## Source extract
= Beginning of Section =

In a David Sedaris essay from Calypso, he mentions cussing across the globe, stating: “The Romanians really do lead the world when it comes to cursing.” Well, David, I wouldn’t be so sure. Australian-Macedonian director Goran Stolevski, whose thriller You Won’t Be Alone deservedly garnered much acclaim, has returned to his homeland of North Macedonia to make Housekeeping for Beginners, a swear-filled, raucous and deeply moving tale. In it, the director deals with the notions of family, institutional racism, LGBTQ rights and the meaning of love as viewed from the perspective of a dysfunctional ad-hoc household made up of potty-mouthed outcasts and misfits.

The story revolves around the matriarch Dita (the excellent Anamaria Marinca) who lives with her girlfriend Suada (Alina Serban), a Roma woman, and Suada’s daughters – the perennially angry teen Vanesa (Mia Mustafa) and the delightful six-year-old Mia (Dzada Selim). Also living in the house is the brooding and humourless Toni (Vladimir Tintor), whose latest conquest, the kind and gentle Ali (Samson Selim), soon becomes part of the furniture. Added to the mix are a couple of rowdy lesbians, one of whom points out that Dita’s home is beginning to look like the United Nations. Everyone is accepted and everyone feels safe. Mattresses are pulled out, couches become beds, and food is always on the table in this safe space.

= End of Section =

## Given information
= Beginning of Section =

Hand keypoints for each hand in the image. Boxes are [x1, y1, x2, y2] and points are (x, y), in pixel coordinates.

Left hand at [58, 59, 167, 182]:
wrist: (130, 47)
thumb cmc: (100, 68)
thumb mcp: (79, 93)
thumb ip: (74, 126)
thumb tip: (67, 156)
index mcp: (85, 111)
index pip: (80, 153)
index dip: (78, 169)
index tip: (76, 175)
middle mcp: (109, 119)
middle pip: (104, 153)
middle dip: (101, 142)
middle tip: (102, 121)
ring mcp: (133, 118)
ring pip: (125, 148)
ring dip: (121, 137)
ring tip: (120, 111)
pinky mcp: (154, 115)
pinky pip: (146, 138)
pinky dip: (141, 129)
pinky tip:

= End of Section =

## Assignment 1
In the film review, which actress plays Dita?
## Assignment 2
Copy the film review word for word from "In a David Sedaris" up to and including "outcasts and misfits.".

## Answer 1
Anamaria Marinca

## Answer 2
In a David Sedaris essay from Calypso, he mentions cussing across the globe, stating: “The Romanians really do lead the world when it comes to cursing.” Well, David, I wouldn’t be so sure. Australian-Macedonian director Goran Stolevski, whose thriller You Won’t Be Alone deservedly garnered much acclaim, has returned to his homeland of North Macedonia to make Housekeeping for Beginners, a swear-filled, raucous and deeply moving tale. In it, the director deals with the notions of family, institutional racism, LGBTQ rights and the meaning of love as viewed from the perspective of a dysfunctional ad-hoc household made up of potty-mouthed outcasts and misfits.